Congenital disorder of glycosylation type Ia (Congenital disorder of glycosylation type Ia) - Gen PMM2.
Congenital altered glycosylation type Ia (CDG-Ia), also known as deficiency phosphomannomutase-2, is a hereditary disease that affects many parts of the body. The type and severity of the problems associated with the disease vary widely among affected individuals, sometimes even between members of the same family.
Individuals with CDG-Ia often have signs and symptoms of the disease during childhood hypotonia, retracted nipples, abnormal fat distribution, strabismus, delayed development and stunted growth. Often these children also have an underdeveloped cerebellum. Sometimes, affected individuals have distinctive facial features that may include a high forehead, a triangular face, large ears and a thin upper lip. Additional symptoms may include seizures, pericardial effusion and blood clotting disorders. About 20% percent of affected children do not survive beyond the first year of life due to multiorgan failure. More severe cases of congenital altered glycosylation type Ia are characterized by fetal hydrops. Most babies with fetal hydrops are stillborn or die shortly after birth.

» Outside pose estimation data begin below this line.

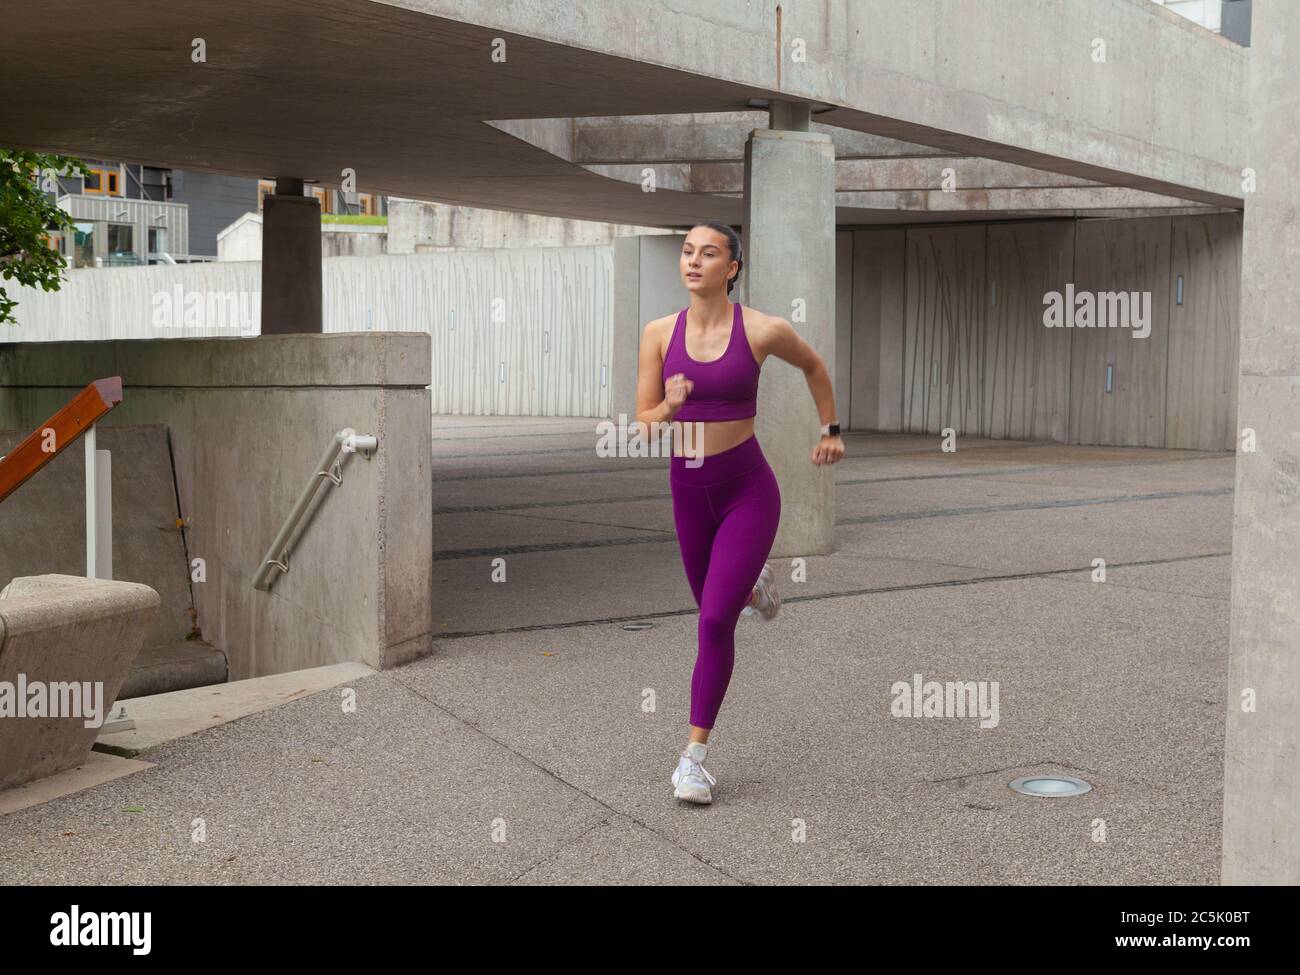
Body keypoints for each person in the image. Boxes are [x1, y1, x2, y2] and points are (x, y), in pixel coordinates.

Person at [634, 220, 845, 804]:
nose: (693, 261)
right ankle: (753, 586)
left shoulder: (762, 329)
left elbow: (814, 366)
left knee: (711, 623)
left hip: (748, 491)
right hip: (687, 492)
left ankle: (693, 760)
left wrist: (830, 429)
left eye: (708, 253)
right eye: (686, 252)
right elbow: (643, 423)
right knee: (711, 605)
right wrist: (670, 406)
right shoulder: (657, 334)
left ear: (731, 268)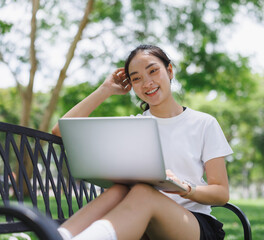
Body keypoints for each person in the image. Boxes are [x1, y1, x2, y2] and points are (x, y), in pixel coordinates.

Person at [52, 44, 233, 240]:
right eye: (136, 78)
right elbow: (60, 130)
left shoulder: (203, 123)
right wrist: (105, 90)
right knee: (120, 190)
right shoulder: (133, 126)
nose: (147, 83)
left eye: (153, 71)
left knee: (142, 192)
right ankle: (56, 237)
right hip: (140, 223)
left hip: (192, 225)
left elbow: (221, 193)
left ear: (169, 71)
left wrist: (184, 188)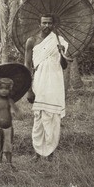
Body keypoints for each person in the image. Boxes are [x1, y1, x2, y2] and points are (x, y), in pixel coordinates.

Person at [24, 14, 68, 161]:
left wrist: (61, 52)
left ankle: (50, 153)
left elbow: (64, 65)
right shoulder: (32, 41)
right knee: (39, 118)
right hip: (39, 83)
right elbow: (27, 66)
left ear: (53, 24)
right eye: (44, 22)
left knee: (53, 118)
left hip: (55, 83)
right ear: (39, 23)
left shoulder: (59, 41)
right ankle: (37, 153)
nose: (47, 26)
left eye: (50, 23)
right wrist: (29, 89)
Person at [0, 77, 22, 167]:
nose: (4, 91)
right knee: (0, 145)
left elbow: (16, 110)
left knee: (9, 146)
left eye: (6, 88)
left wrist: (18, 114)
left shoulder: (9, 101)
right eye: (1, 88)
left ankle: (9, 163)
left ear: (9, 89)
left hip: (9, 127)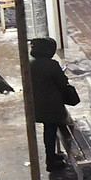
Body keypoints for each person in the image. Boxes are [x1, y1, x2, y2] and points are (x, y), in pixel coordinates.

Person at [29, 37, 72, 172]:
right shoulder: (51, 65)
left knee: (50, 129)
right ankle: (51, 161)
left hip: (37, 103)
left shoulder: (30, 64)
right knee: (50, 130)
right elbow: (62, 82)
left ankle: (52, 156)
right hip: (51, 105)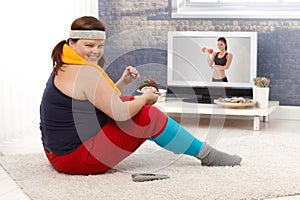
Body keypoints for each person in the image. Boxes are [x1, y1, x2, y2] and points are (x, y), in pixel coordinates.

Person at [39, 16, 242, 175]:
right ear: (72, 43)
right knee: (149, 116)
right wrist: (144, 98)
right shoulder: (86, 72)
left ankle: (175, 139)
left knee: (128, 102)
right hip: (75, 159)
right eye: (89, 45)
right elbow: (118, 113)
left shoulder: (66, 63)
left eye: (100, 46)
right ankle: (207, 155)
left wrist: (124, 82)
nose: (96, 52)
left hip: (58, 154)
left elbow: (100, 101)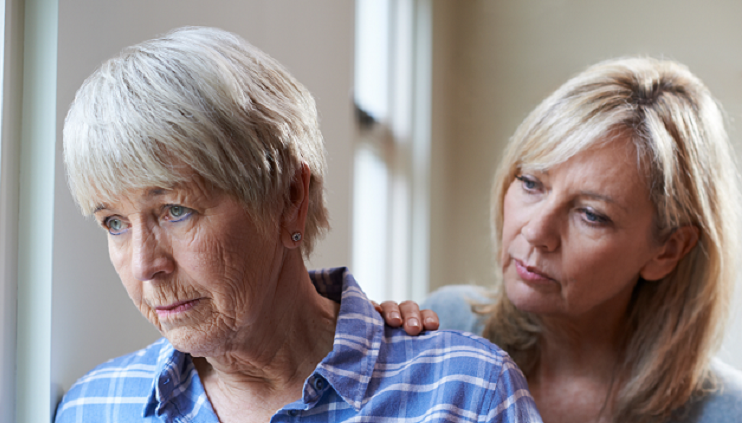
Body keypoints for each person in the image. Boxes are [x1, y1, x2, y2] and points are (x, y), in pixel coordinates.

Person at [53, 26, 541, 422]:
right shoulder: (93, 407)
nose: (144, 265)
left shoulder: (465, 395)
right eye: (114, 222)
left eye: (176, 210)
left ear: (290, 198)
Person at [377, 57, 742, 423]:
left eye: (591, 215)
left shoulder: (727, 412)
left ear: (667, 250)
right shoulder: (444, 323)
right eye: (531, 183)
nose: (536, 232)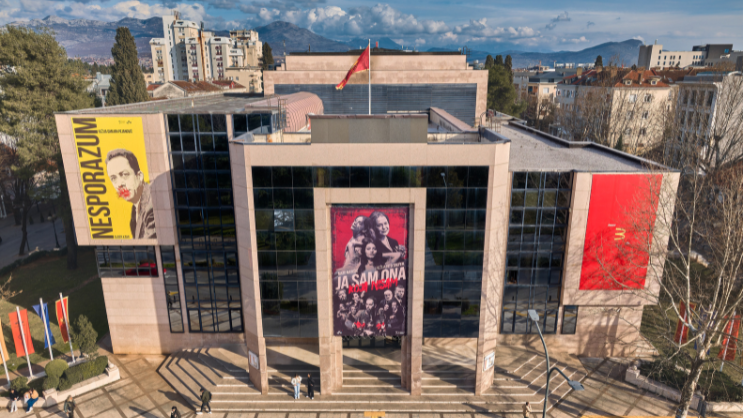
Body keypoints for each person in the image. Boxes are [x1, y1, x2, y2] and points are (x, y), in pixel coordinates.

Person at [105, 148, 156, 239]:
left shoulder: (151, 206)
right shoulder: (135, 208)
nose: (119, 184)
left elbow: (149, 244)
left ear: (139, 176)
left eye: (124, 174)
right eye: (113, 178)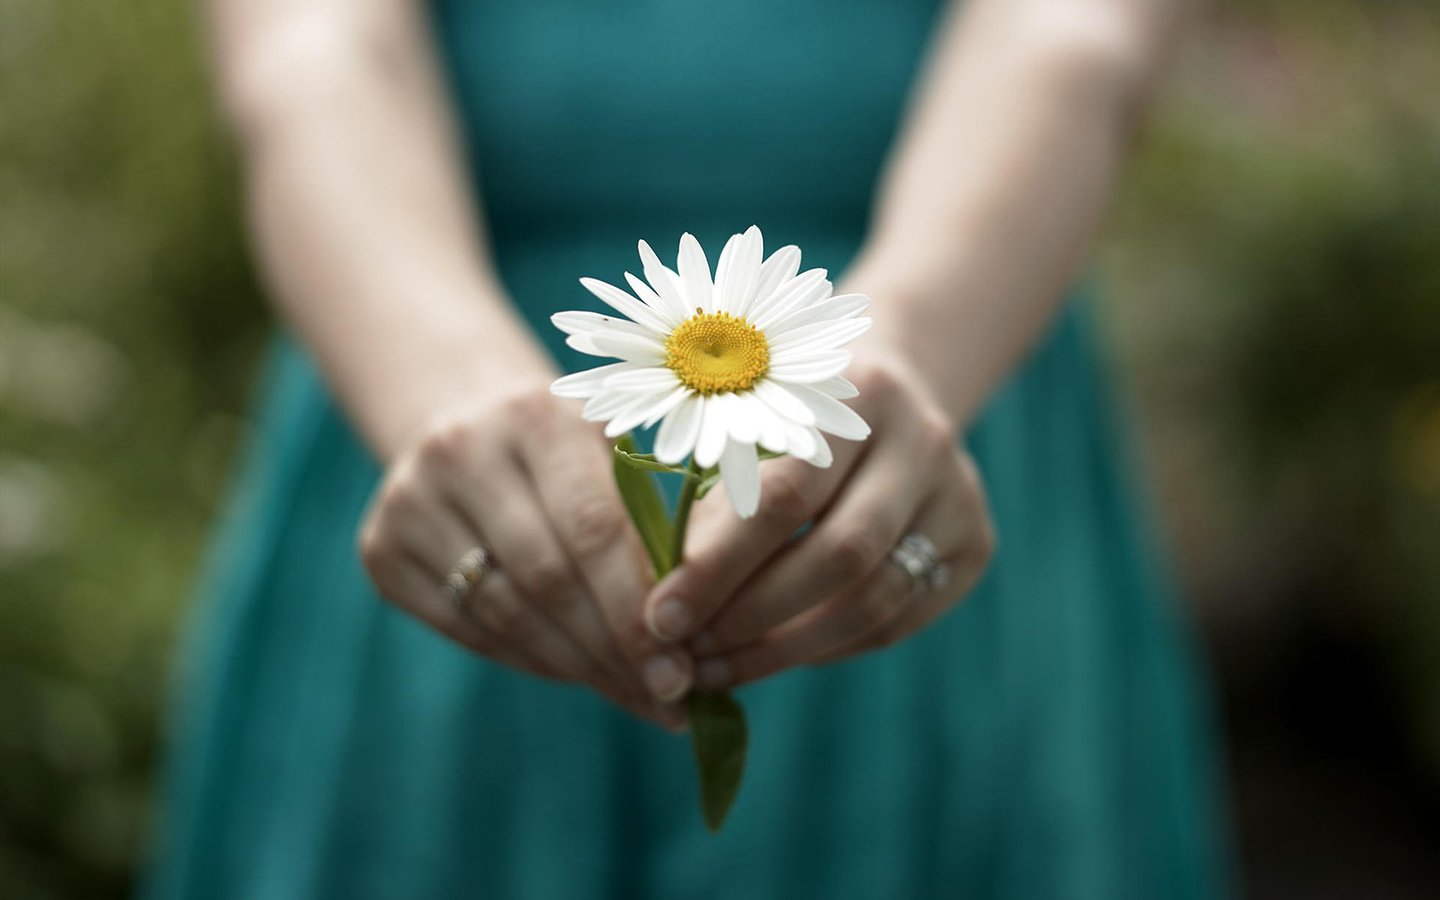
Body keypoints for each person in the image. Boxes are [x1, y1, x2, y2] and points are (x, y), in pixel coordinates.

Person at [143, 0, 1230, 897]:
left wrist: (903, 344)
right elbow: (313, 49)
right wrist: (446, 389)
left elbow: (1069, 36)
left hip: (928, 397)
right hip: (431, 404)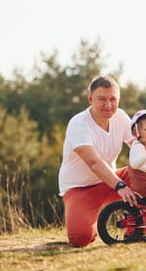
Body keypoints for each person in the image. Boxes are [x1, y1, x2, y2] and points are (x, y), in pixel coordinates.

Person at [58, 75, 140, 247]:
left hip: (109, 182)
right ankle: (90, 221)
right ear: (90, 99)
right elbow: (94, 163)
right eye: (101, 99)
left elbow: (139, 148)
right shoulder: (78, 124)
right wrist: (121, 186)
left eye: (113, 99)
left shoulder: (121, 117)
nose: (108, 105)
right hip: (79, 188)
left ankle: (136, 231)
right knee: (80, 238)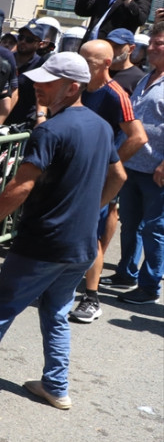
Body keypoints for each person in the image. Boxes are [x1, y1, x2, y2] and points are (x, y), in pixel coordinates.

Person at [0, 52, 125, 408]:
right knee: (57, 312)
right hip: (80, 244)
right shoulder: (101, 127)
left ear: (73, 86)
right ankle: (57, 386)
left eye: (48, 82)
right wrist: (90, 209)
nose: (38, 87)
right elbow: (118, 176)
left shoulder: (51, 130)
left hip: (44, 241)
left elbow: (21, 185)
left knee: (0, 307)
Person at [66, 40, 146, 324]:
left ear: (106, 65)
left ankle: (91, 297)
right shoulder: (77, 87)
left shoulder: (115, 94)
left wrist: (109, 164)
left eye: (89, 62)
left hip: (97, 178)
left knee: (90, 236)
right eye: (81, 58)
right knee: (69, 230)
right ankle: (60, 287)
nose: (82, 65)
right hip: (73, 174)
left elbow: (138, 137)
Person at [110, 22, 164, 305]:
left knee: (156, 230)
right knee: (130, 224)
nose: (153, 47)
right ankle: (126, 273)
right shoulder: (146, 78)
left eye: (160, 43)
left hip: (157, 171)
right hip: (133, 166)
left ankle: (149, 287)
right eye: (152, 42)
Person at [5, 20, 47, 127]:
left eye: (29, 39)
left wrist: (41, 119)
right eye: (21, 37)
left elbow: (41, 96)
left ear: (39, 44)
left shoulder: (41, 66)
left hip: (22, 126)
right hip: (0, 120)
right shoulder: (7, 59)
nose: (23, 41)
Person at [105, 28, 147, 95]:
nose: (112, 50)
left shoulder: (139, 78)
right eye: (109, 45)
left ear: (131, 49)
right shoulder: (100, 70)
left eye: (117, 46)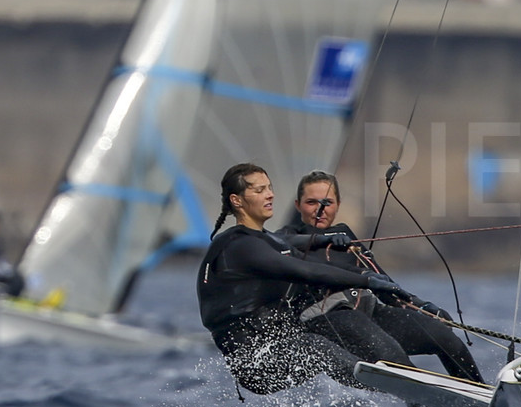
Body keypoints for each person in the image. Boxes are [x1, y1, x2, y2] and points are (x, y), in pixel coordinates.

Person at [197, 163, 415, 395]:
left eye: (269, 188)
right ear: (237, 200)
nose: (270, 194)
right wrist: (367, 282)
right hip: (255, 363)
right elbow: (305, 270)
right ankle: (399, 388)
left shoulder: (261, 240)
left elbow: (292, 246)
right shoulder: (240, 246)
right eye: (259, 190)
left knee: (343, 325)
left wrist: (336, 250)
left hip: (283, 342)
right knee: (317, 346)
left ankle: (410, 382)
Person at [282, 170, 484, 383]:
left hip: (369, 312)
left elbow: (382, 282)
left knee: (445, 339)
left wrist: (420, 305)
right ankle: (436, 406)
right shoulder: (284, 239)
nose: (320, 209)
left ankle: (488, 403)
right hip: (329, 321)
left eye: (327, 202)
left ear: (338, 204)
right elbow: (287, 248)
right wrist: (324, 239)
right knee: (395, 357)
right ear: (298, 205)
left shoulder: (344, 234)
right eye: (311, 202)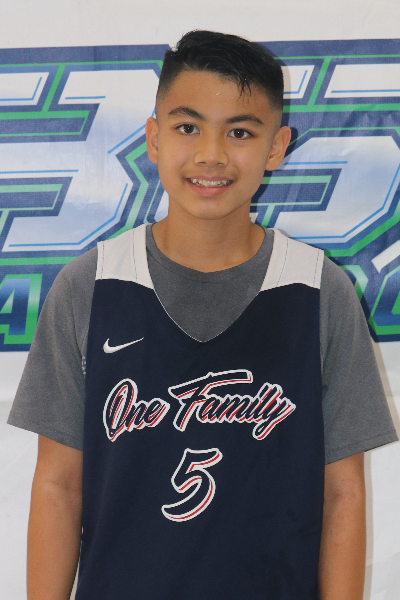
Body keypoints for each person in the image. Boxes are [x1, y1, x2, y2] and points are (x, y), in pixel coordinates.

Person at [8, 30, 398, 600]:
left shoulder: (319, 291)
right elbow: (59, 487)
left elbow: (343, 494)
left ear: (276, 147)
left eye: (240, 132)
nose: (211, 154)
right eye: (188, 127)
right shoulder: (89, 286)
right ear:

People with CDG-Ia who survive childhood can have moderate intellectual disability and inability to walk independently. Affected individuals may also present lethargy and temporary paralysis. Overall, the recovery of these episodes occurs over a few weeks to several months. During adolescence or adulthood, individuals with peripheral neuropathy, kyphoscoliosis, ataxia and contractures. Some affected individuals have an eye condition called retinitis pigmentosa that causes loss of vision. Women with CDG-Ia have hipergonadotrópico hypogonadism, which affects the hormones that direct coding sexual development. As a result, these women do not go through puberty. Meanwhile, affected males have normal puberty, but often have small testicles.
Congenital altered glycosylation type Ia (CDG-Ia), is due to mutations in the gene PMM2, located on the short arm of chromosome 16 (16p13). This gene encodes the enzyme phosphomannomutase (PMM), which is involved in glycosylation, by which, oligosaccharides bind to proteins. Glycosylation modifies proteins so they can make a greater variety of functions.
There are more than 100 mutations in the gene PMM2 in people with the disease. These mutations change the structure of the enzyme PMM different ways. However, all mutations seem to result in a reduction in enzyme activity. This decrease in activity of the enzyme PMM causes a deficiency of GDP-mannose into cells. As a result, not enough activated mannose to form oligosaccharides. Glycosylation can not be performed normally because incorrect oligosaccharides are encoded. Signs and symptoms in CDG-Ia are probably due to encoding glycosylated proteins incorrectly in many organs and tissues.
This disease is inherited in an autosomal recessive pattern, that is, both copies of the gene in every cell must have mutations for alteration is expressed. The parents of an individual with an autosomal recessive disease have a copy of the mutated gene, but usually show no signs and symptoms of the disease.
Tests in IVAMI: in IVAMI perform detection of mutations associated with congenital altered glycosylation type Ia, by complete PCR amplification of exons PMM2 gene, and subsequent sequencing.
Samples recommended: EDTA blood collected for separation of blood leukocytes, or impregnated sample card with dried blood (IVAMI may mail the card to deposit the blood sample).